As cryptocurrencies and other digital assets are currently unregulated, the FCA is limited in what it can do to limit advertising and their sale. However, the regulator does control activities like CFDs and options trading and last year banned trading platforms in the UK from offering more complex and highly leveraged derivatives based on cryptoasset price movements.

The regulator is also now the anti-money laundering watchdog in charge of companies in the digital assets space such as cryptocurrency and token exchanges. That new realm of jurisdiction saw the FCA ban the UK business of Binance, the world’s largest digital assets exchange, from carrying out any regulated activities in the country.

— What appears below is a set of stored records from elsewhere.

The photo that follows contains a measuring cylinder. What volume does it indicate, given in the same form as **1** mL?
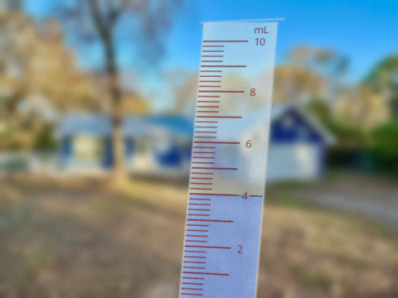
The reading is **4** mL
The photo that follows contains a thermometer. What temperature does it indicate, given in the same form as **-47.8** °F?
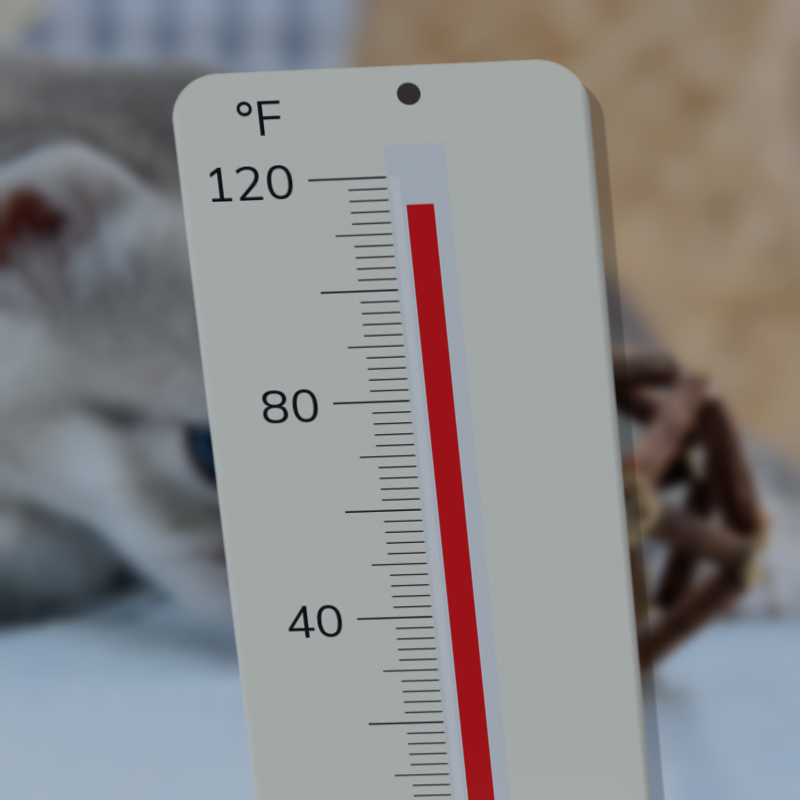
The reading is **115** °F
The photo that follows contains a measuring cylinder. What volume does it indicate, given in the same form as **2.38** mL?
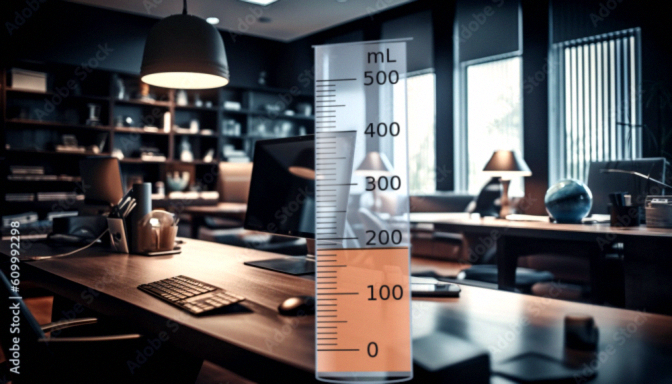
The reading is **180** mL
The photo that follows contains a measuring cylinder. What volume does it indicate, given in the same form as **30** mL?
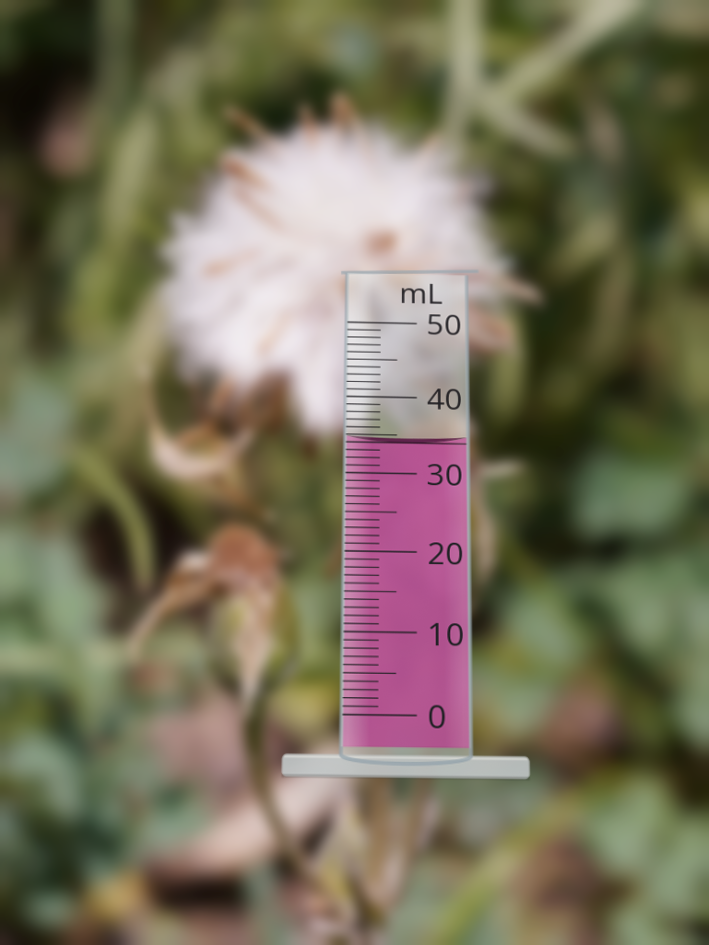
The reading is **34** mL
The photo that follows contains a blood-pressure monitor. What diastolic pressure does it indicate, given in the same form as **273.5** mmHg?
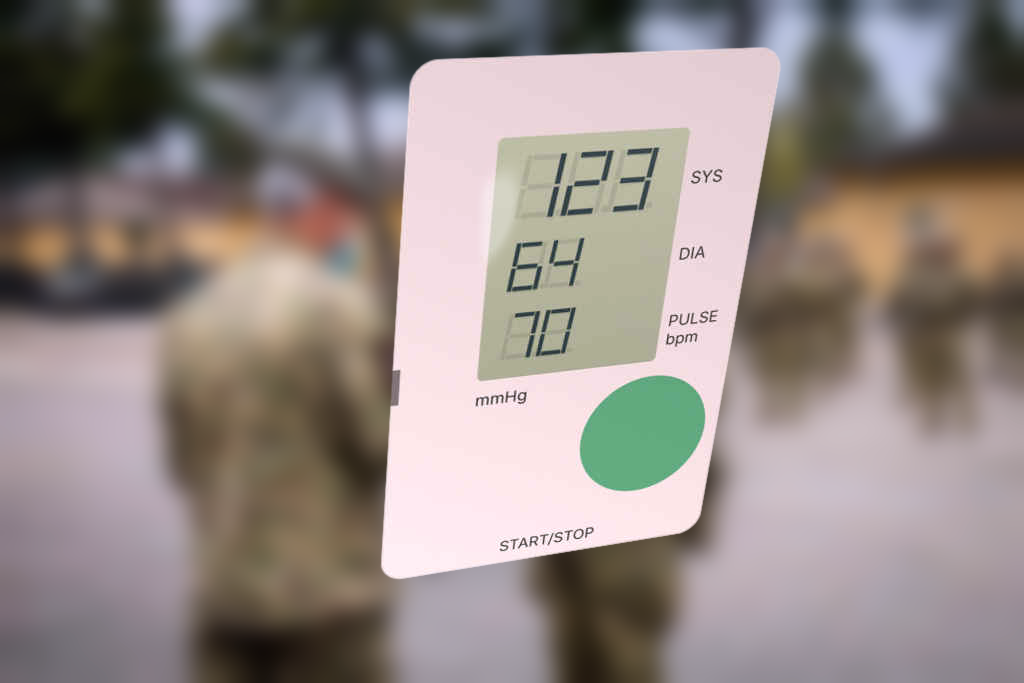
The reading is **64** mmHg
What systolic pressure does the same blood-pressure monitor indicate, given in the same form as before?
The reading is **123** mmHg
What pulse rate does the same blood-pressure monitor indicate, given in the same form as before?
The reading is **70** bpm
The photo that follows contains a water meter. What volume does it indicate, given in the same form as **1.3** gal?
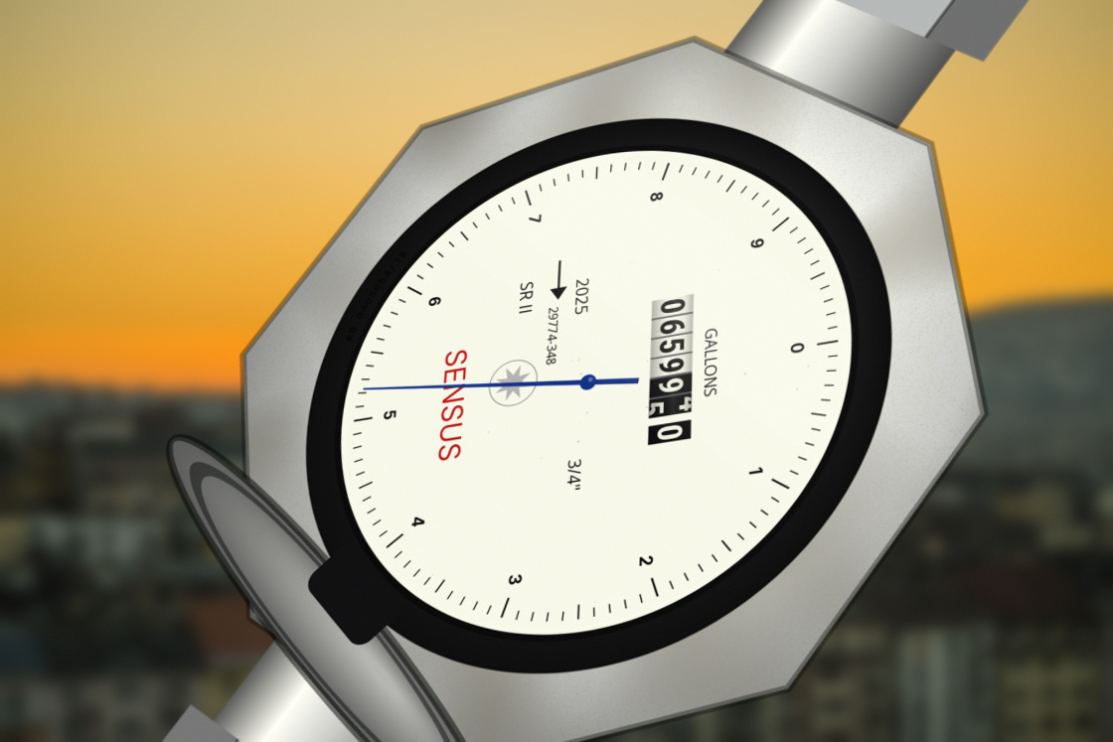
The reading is **659945.2** gal
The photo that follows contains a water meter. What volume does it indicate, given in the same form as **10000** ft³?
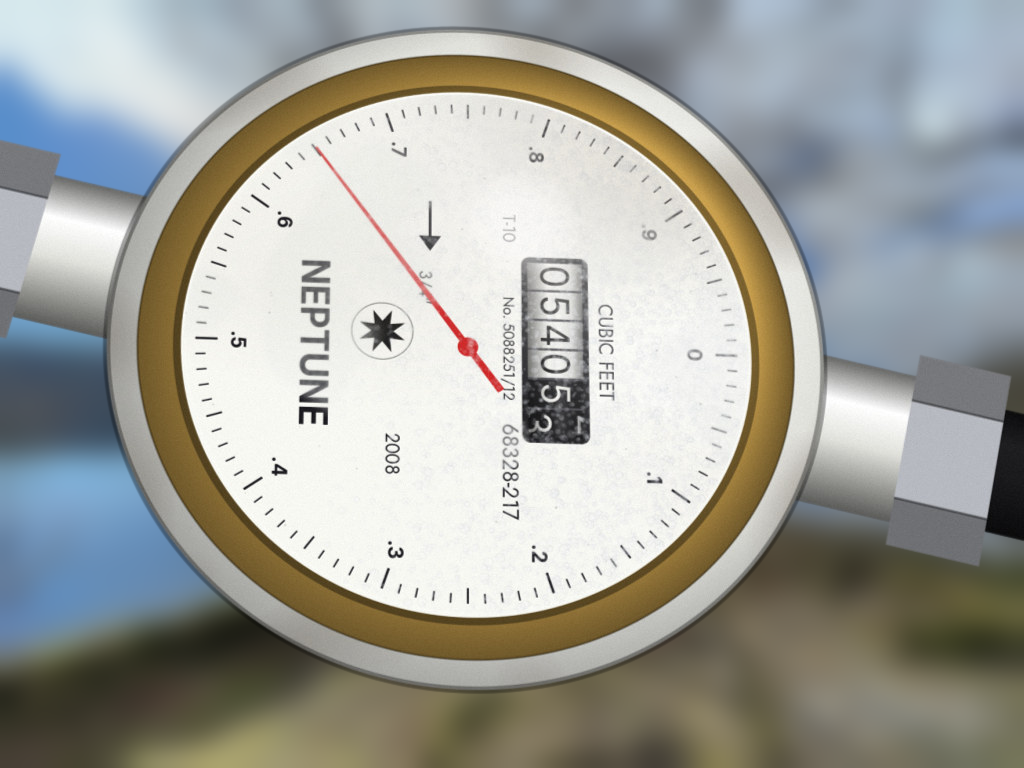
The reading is **54052.65** ft³
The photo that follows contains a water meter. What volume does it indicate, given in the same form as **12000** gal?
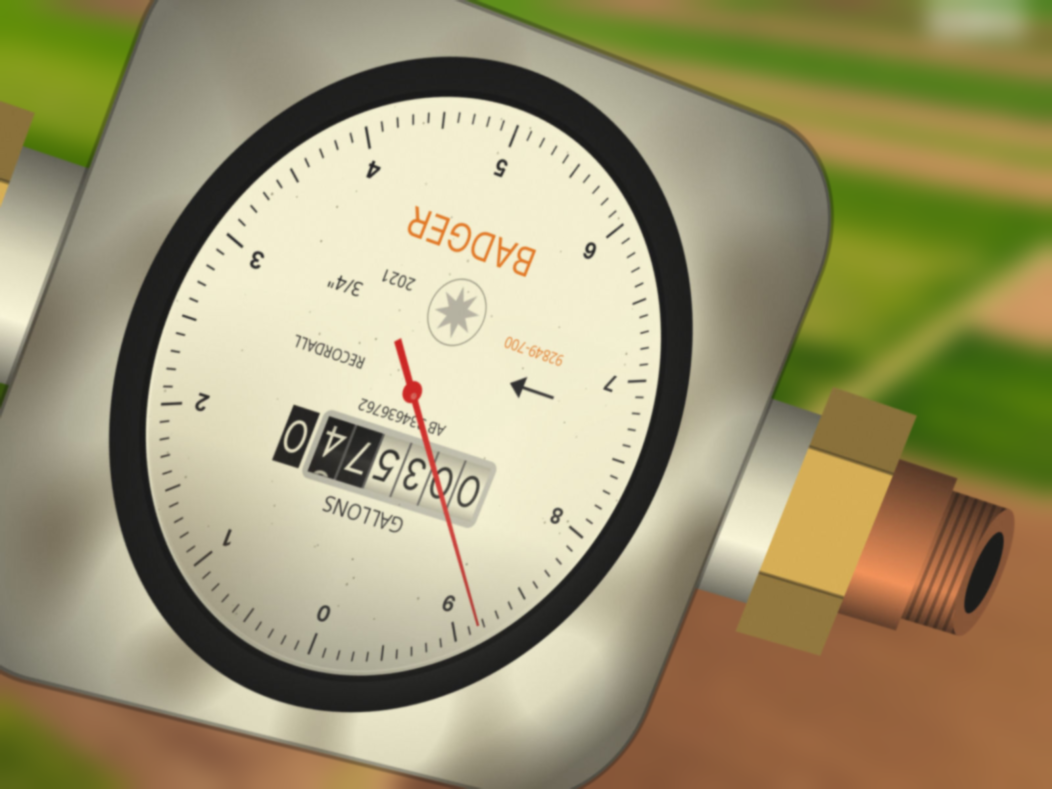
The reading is **35738.8** gal
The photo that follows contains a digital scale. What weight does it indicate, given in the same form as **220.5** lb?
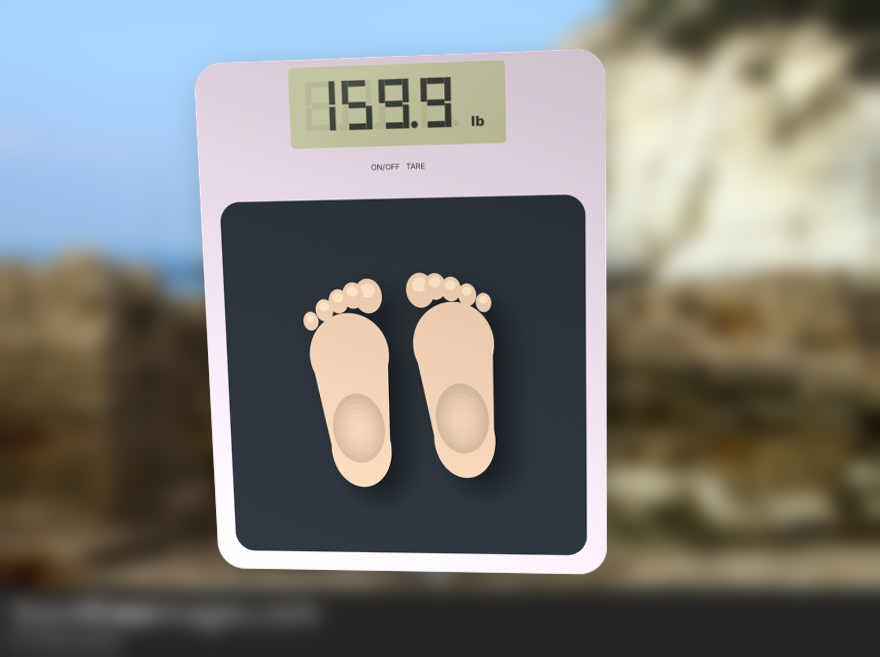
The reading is **159.9** lb
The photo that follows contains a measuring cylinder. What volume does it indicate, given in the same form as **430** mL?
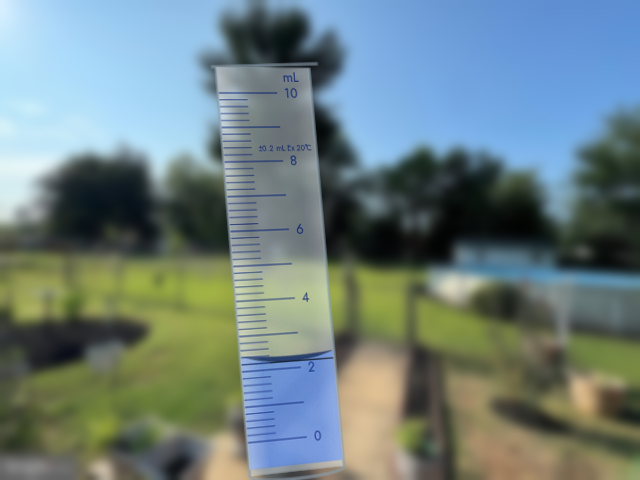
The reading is **2.2** mL
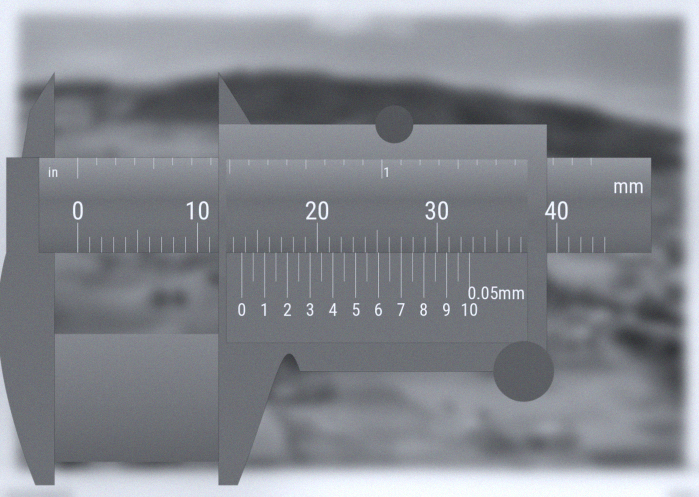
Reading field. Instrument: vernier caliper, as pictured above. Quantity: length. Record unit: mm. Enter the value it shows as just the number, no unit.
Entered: 13.7
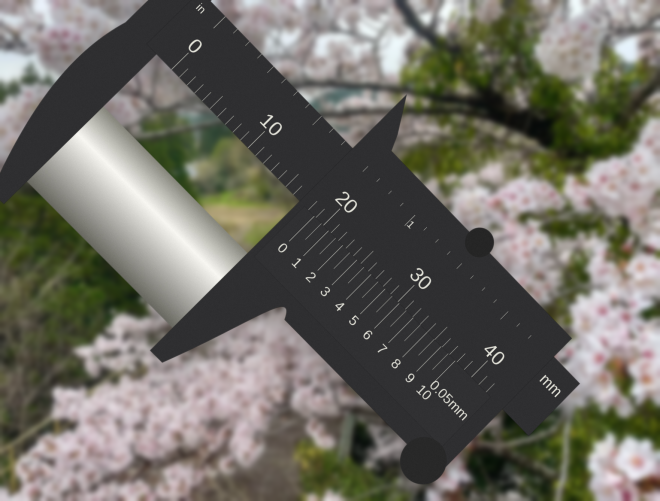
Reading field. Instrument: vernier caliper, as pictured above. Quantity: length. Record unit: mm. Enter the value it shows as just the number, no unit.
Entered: 18.8
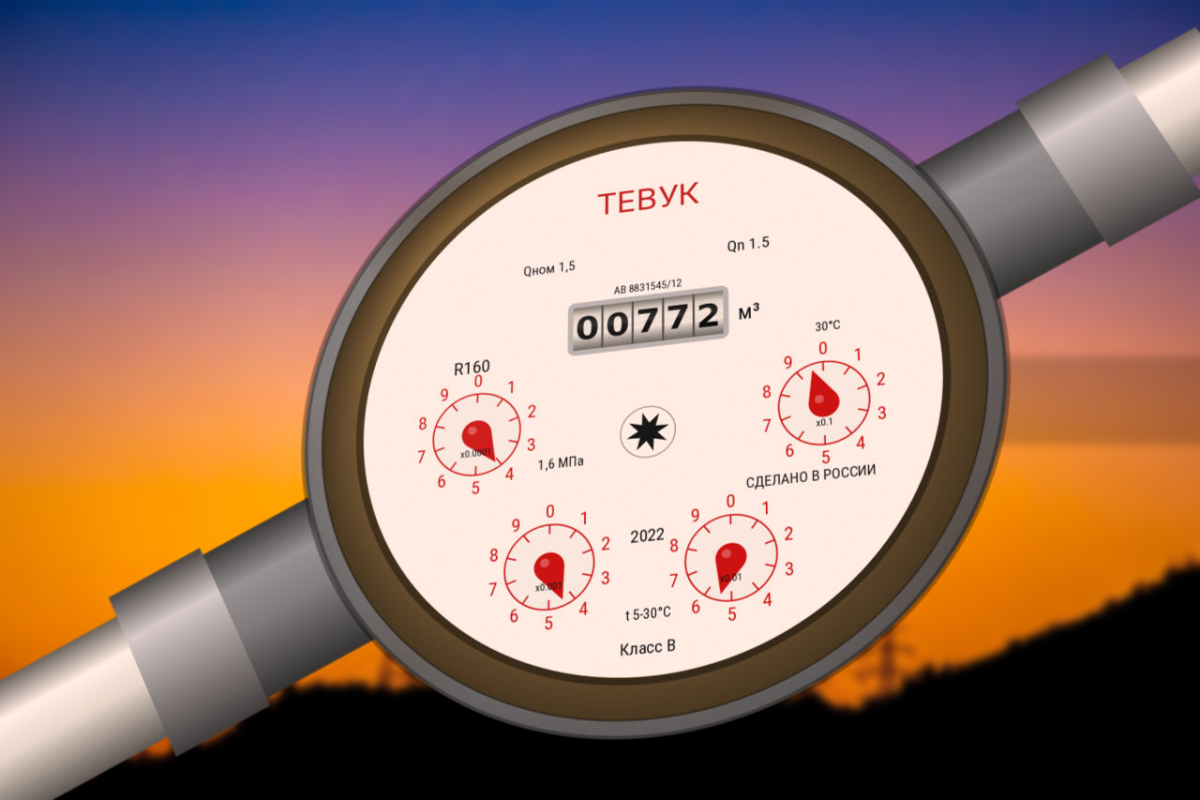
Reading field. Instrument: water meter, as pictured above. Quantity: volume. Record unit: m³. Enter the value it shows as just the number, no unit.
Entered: 771.9544
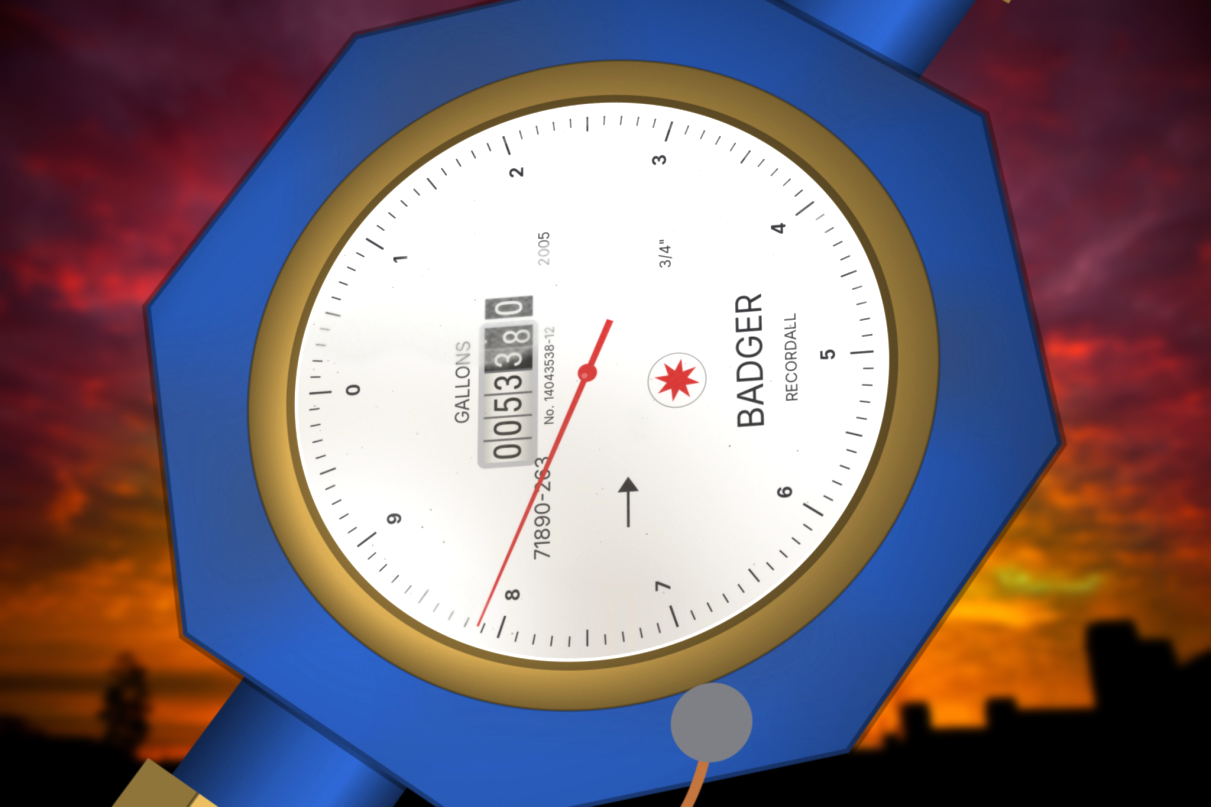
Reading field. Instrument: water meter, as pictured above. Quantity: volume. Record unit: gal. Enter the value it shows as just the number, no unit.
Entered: 53378.1
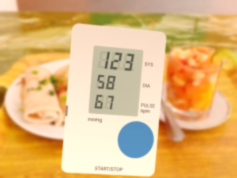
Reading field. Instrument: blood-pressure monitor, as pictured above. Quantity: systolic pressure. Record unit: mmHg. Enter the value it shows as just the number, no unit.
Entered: 123
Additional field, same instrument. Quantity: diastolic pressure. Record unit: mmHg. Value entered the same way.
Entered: 58
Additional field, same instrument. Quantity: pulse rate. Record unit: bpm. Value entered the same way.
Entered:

Randell has recently been outspoken in his concerns around cryptocurrencies and tokens and push for the regulator to be given greater powers to deal with the threat. At the recent Cambridge International Symposium on Economic Crime, he stated:

“It appears to me that there are two cases where regulators should have the powers to take action to reduce the potential harm to consumers from purely speculative tokens”.

“The first area is crypto asset promotions. The government has consulted on whether they should be regulated but has yet to publish its conclusions. A surprisingly large proportion of people buying these speculative tokens seem to think they may be regulated already. When you combine that fact with the relentless and often misleading advertising techniques of some crypto businesses, there is a real risk of consumer confusion.”

Randell also wants regulated firms with exposure to digital assets to be obliged to set aside capital to cover potential losses. The Basel Committee on Banking Supervision, the global financial services industry’s regulatory body, proposed the same in June.

He said:

“It’s essential that the boards of FCA authorised firms can show how they have addressed the risks that unregulated activities in relation to digital tokens can pose to those firms — to both their conduct, and their prudential soundness.”

In June, the FCA published research that estimated as many as 2.3 million British adults owned digital assets, mainly cryptocurrencies. That was an increase from 1.9 million a year earlier.

Randell is concerned those numbers could rise again sharply as a result of promotions by influencers, he says do little due diligence on what they are being paid to promote to their followers.

“Social media influencers are routinely paid by scammers to help them ‘pump and dump’ new tokens on the back of pure speculation. Some influencers promote coins that turn out simply not to exist at all.”

Randell also wants search engines and social media platforms to tighten up their rules for allowing financial advertisements. Google has recently done so though the FCA says it “will monitor the impact of its changes closely”.